Description of the task
Reproduce every line of the listing below word for word, keeping the same order and line breaks.

Exercise data
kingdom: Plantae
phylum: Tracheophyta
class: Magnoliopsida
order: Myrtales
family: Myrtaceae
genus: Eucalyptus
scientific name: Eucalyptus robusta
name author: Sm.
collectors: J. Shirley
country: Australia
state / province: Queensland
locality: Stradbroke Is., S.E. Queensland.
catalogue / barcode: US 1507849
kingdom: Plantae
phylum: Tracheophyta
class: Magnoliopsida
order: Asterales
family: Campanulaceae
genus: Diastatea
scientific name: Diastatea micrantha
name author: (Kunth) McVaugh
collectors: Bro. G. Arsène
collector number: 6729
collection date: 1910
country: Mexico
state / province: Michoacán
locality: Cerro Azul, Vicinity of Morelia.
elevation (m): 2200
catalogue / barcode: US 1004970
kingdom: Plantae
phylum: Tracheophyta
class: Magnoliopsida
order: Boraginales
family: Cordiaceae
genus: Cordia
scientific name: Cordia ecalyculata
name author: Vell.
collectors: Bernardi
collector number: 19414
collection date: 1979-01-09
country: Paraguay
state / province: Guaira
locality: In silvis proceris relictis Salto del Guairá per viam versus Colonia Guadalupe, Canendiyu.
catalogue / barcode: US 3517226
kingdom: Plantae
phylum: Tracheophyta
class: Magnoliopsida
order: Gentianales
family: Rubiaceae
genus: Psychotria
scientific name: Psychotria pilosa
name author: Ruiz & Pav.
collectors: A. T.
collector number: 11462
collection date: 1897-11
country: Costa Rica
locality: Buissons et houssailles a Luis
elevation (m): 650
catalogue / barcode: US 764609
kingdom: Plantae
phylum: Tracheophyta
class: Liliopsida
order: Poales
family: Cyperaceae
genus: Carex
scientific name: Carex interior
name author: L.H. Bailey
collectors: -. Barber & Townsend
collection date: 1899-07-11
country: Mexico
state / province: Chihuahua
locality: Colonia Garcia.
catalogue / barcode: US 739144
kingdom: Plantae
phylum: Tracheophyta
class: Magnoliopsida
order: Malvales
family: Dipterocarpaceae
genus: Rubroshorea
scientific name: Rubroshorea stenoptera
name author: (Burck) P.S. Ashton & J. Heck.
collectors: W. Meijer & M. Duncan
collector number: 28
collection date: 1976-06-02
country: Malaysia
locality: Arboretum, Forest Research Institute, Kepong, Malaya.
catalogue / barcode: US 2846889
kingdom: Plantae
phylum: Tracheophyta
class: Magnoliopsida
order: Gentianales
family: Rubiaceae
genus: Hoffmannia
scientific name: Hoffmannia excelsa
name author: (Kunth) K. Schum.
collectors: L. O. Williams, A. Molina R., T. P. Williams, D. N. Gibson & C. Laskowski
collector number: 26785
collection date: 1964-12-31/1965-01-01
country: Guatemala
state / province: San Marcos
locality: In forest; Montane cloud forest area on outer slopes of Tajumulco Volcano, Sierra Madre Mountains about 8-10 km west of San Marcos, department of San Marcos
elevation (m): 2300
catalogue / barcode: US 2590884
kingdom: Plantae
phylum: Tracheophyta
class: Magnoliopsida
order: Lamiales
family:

Task response
kingdom: Plantae
phylum: Tracheophyta
class: Magnoliopsida
order: Myrtales
family: Myrtaceae
genus: Eucalyptus
scientific name: Eucalyptus robusta
name author: Sm.
collectors: J. Shirley
country: Australia
state / province: Queensland
locality: Stradbroke Is., S.E. Queensland.
catalogue / barcode: US 1507849
kingdom: Plantae
phylum: Tracheophyta
class: Magnoliopsida
order: Asterales
family: Campanulaceae
genus: Diastatea
scientific name: Diastatea micrantha
name author: (Kunth) McVaugh
collectors: Bro. G. Arsène
collector number: 6729
collection date: 1910
country: Mexico
state / province: Michoacán
locality: Cerro Azul, Vicinity of Morelia.
elevation (m): 2200
catalogue / barcode: US 1004970
kingdom: Plantae
phylum: Tracheophyta
class: Magnoliopsida
order: Boraginales
family: Cordiaceae
genus: Cordia
scientific name: Cordia ecalyculata
name author: Vell.
collectors: Bernardi
collector number: 19414
collection date: 1979-01-09
country: Paraguay
state / province: Guaira
locality: In silvis proceris relictis Salto del Guairá per viam versus Colonia Guadalupe, Canendiyu.
catalogue / barcode: US 3517226
kingdom: Plantae
phylum: Tracheophyta
class: Magnoliopsida
order: Gentianales
family: Rubiaceae
genus: Psychotria
scientific name: Psychotria pilosa
name author: Ruiz & Pav.
collectors: A. T.
collector number: 11462
collection date: 1897-11
country: Costa Rica
locality: Buissons et houssailles a Luis
elevation (m): 650
catalogue / barcode: US 764609
kingdom: Plantae
phylum: Tracheophyta
class: Liliopsida
order: Poales
family: Cyperaceae
genus: Carex
scientific name: Carex interior
name author: L.H. Bailey
collectors: -. Barber & Townsend
collection date: 1899-07-11
country: Mexico
state / province: Chihuahua
locality: Colonia Garcia.
catalogue / barcode: US 739144
kingdom: Plantae
phylum: Tracheophyta
class: Magnoliopsida
order: Malvales
family: Dipterocarpaceae
genus: Rubroshorea
scientific name: Rubroshorea stenoptera
name author: (Burck) P.S. Ashton & J. Heck.
collectors: W. Meijer & M. Duncan
collector number: 28
collection date: 1976-06-02
country: Malaysia
locality: Arboretum, Forest Research Institute, Kepong, Malaya.
catalogue / barcode: US 2846889
kingdom: Plantae
phylum: Tracheophyta
class: Magnoliopsida
order: Gentianales
family: Rubiaceae
genus: Hoffmannia
scientific name: Hoffmannia excelsa
name author: (Kunth) K. Schum.
collectors: L. O. Williams, A. Molina R., T. P. Williams, D. N. Gibson & C. Laskowski
collector number: 26785
collection date: 1964-12-31/1965-01-01
country: Guatemala
state / province: San Marcos
locality: In forest; Montane cloud forest area on outer slopes of Tajumulco Volcano, Sierra Madre Mountains about 8-10 km west of San Marcos, department of San Marcos
elevation (m): 2300
catalogue / barcode: US 2590884
kingdom: Plantae
phylum: Tracheophyta
class: Magnoliopsida
order: Lamiales
family:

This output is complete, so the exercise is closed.